Against a backdrop of rising supply and a murky economic backdrop, RBOB gasoline rises up out of the ashes. Ok maybe not ashes but rising on refining and pipeline issues as we get ready to top off the tank for the upcoming kickoff to the summer driving season.
Just when things were looking so good for gas it just had to happen. Of course now the rest of the country might get a small taste of what the Chicago area has been struggling with. The Chicago gas prices have gone crazy as two of the three refineries that make that special "Chicago Gas,” which is that politically concocted blend that only a mandate from the state, federal and local government could dream up creates mandated shortages every spring.
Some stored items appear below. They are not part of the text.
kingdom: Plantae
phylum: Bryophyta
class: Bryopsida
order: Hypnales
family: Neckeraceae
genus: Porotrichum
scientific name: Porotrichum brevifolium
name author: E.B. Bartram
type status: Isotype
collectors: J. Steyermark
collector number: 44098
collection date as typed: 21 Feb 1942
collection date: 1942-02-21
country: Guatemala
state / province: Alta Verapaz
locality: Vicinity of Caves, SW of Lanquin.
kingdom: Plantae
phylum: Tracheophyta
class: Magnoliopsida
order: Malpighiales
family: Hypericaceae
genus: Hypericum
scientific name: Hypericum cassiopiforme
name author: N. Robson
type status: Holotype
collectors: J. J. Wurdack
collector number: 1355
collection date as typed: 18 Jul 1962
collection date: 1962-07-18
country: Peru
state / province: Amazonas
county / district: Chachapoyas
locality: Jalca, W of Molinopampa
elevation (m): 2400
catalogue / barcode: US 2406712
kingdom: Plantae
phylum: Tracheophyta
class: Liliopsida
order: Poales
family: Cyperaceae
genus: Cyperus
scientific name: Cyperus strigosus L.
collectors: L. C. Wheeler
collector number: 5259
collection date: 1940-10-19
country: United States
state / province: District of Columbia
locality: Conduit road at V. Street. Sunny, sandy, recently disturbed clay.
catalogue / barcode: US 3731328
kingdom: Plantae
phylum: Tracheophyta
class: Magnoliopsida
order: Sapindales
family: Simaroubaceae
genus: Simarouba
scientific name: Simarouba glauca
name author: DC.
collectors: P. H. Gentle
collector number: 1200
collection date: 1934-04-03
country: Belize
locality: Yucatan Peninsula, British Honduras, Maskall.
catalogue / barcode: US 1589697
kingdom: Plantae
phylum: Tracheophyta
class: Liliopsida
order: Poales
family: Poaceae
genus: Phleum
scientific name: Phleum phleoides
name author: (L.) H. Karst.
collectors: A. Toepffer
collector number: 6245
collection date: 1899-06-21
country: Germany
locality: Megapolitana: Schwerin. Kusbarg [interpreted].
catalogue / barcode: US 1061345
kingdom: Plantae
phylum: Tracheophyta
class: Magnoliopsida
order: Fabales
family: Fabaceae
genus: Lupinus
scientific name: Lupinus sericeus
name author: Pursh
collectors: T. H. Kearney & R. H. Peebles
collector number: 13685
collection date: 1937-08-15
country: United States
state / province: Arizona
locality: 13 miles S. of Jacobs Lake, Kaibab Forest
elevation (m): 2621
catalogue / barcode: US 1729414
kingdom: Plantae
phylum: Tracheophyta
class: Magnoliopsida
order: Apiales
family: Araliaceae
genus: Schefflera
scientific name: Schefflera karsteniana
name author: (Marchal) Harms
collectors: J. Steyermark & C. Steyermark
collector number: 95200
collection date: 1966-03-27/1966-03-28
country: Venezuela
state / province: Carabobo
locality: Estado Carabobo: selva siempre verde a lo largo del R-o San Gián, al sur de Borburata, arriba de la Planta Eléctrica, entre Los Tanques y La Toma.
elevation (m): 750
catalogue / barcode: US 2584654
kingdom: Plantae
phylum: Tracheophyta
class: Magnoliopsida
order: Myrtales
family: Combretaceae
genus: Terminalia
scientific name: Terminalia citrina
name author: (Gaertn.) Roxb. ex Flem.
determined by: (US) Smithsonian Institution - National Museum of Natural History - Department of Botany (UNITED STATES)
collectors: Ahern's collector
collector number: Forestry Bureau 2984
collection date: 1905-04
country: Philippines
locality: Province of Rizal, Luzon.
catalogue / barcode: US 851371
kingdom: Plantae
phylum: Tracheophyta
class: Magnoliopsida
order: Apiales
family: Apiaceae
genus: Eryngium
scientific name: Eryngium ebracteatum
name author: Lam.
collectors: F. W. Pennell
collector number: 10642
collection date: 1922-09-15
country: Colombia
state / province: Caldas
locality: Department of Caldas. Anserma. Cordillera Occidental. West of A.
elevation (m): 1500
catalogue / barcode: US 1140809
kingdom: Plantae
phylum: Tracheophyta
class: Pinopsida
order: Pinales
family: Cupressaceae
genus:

Midwest gas supply is at multi-decades low as the rest of the country enjoys a bounty of supplies that are at the highest levels since the 1930s.
Yet from coast to coast it seems the gasoline gremlins are at work. In California, Bloomberg reported that BP Plc's Carson oil refinery, the second-largest in California, performed an unscheduled shutdown of a crude unit yesterday and cut rates at two others for repairs, a person with knowledge of operations said. The No. 4 crude unit was taken out of service to fix a valve leak and for exchanger work, and the No. 1 and No. 2 units are running at reduced rates, said the person, who asked not to be identified because the information isn't public. The plant is processing about 45,000 barrels less a day during the work, the person said.
Also Colonial Pipeline Co. shut Line 1 pipeline for about one hour after a leak was detected yesterday, Steve Baker, a company spokesman said by e-mail to Bloomberg. They said that operations were safely resumed downstream of Hebert at normal levels and that operations from Houston-origin sources will resume once the source of gasoline found on a right of way is determined and repairs are completed, Co. They say they do not know how much gasoline spilled.
Natural gas pulled back after a bearish injection number. The Energy Information Administration reported that working gas in storage was 1,964 Bcf as of Friday, May 10, 2013, according to EIA estimates. This represents a net increase of 99 Bcf from the previous week. Stocks were 694 Bcf less than last year at this time and 83 Bcf below the 5-year average of 2,047 Bcf. In the East Region, stocks were 105 Bcf below the 5-year average following net injections of 55 Bcf. Stocks in the Producing Region were 29 Bcf below the 5-year average of 825 Bcf after a net injection of 31 Bcf. Stocks in the West Region were 51 Bcf above the 5-year average after a net addition of 13 Bcf. At 1,964 Bcf, total working gas is within the 5-year historical range.
Reuters is reporting that "North America should have enough power to meet electricity demands this summer, the region's electric reliability organization said on Thursday. But continued growth in Texas coupled, with only a small amount of new resources in the state, could cause problems there, the organization, the North American Electric Reliability Corp (NERC), said. NERC is a not-for-profit entity that develops and enforces power reliability standards in the United States. Its territory covers the continental United States, Canada and the northern portion of Baja California in Mexico. "However, continued peak demand growth in Texas coupled with only a small amount of new resources made available this summer is causing resource adequacy projections to fall below targets," he said.
NERC said it will closely monitor the situation in the Electric Reliability Council of Texas (ERCOT), which oversees the power grid in most of Texas, as well as impacts from persisting drought conditions in the west. In ERCOT, NERC said the anticipated reserve margin is 12.88 percent for this summer, which is below NERC's 13.75 percent target for the area. NERC warned that insufficient reserves during peak hours could lead to increased risk of emergency operating conditions, including curtailment of interruptible load and even rotating outages. Interruptible load includes mostly industrial companies that pay less for power with the understanding that their supplies may be reduced or cut off if needed. ERCOT, Texas regulators and Texas power companies have long been aware of the potential shortfall and have been taking action to tackle the problem for this summer and in the long term. NERC also warned of tight power supplies in Southern California that may lead to "operational challenges" due to the continued shutdown of the San Onofre nuclear power plant since January 2012. "A prolonged or extreme heat wave could result in localized controlled load shedding in San Diego and Los Angeles Basin to maintain integrity of the system," NERC said. Power companies in California expect several system enhancements to be in service by the summer peak, which "should relieve some operational issues and support system flexibility during conditions of stress," NERC said.
NERC warned that increased reliance on wind and solar power resources in regions with a lot of renewable generation could pose challenges for some operators to get other plants online when the sun stops shining and the wind stops blowing. NERC also said drought conditions west of Mississippi River could pose localized problems for some generators. The retirement and retrofit of power plants to meet environmental regulations is not expected to cause immediate reliability concerns, NERC said NERC also said it was watching for above-average growth in peak demand in Texas and the West, that it was expecting an active hurricane season this summer, and that it was keeping an eye on increasing dependence on natural gas to fuel power plants across the country as coal units retire.